Problem description :: Look through the entries below and count every line in which "Tomasini" appears; reply with the number only.
+++
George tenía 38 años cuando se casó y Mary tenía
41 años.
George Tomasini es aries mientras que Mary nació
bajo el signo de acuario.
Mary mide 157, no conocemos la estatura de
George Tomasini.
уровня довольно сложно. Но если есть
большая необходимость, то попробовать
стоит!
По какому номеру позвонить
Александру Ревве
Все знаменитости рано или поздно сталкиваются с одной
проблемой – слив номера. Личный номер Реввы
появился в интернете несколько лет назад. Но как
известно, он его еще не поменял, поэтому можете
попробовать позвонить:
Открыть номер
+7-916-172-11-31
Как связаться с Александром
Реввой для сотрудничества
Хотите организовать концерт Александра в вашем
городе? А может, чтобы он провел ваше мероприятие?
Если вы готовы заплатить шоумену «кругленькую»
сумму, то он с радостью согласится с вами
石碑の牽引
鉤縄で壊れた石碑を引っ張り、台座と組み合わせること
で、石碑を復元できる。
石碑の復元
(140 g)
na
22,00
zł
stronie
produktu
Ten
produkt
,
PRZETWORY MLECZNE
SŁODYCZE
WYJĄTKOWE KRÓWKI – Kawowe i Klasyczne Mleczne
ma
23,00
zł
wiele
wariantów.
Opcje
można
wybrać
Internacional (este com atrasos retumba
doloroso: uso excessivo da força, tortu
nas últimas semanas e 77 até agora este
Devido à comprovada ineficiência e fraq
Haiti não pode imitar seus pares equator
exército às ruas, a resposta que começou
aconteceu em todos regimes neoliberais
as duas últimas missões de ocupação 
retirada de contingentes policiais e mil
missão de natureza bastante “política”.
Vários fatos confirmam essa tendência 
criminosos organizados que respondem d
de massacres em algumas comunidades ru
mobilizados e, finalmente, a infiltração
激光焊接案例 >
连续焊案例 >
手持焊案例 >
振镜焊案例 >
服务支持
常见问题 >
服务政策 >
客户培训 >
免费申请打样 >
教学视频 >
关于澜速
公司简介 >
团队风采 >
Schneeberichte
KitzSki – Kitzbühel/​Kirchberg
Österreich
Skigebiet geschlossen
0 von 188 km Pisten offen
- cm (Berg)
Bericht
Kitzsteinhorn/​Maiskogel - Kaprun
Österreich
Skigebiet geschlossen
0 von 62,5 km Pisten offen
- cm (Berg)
+++
Solution below :: 2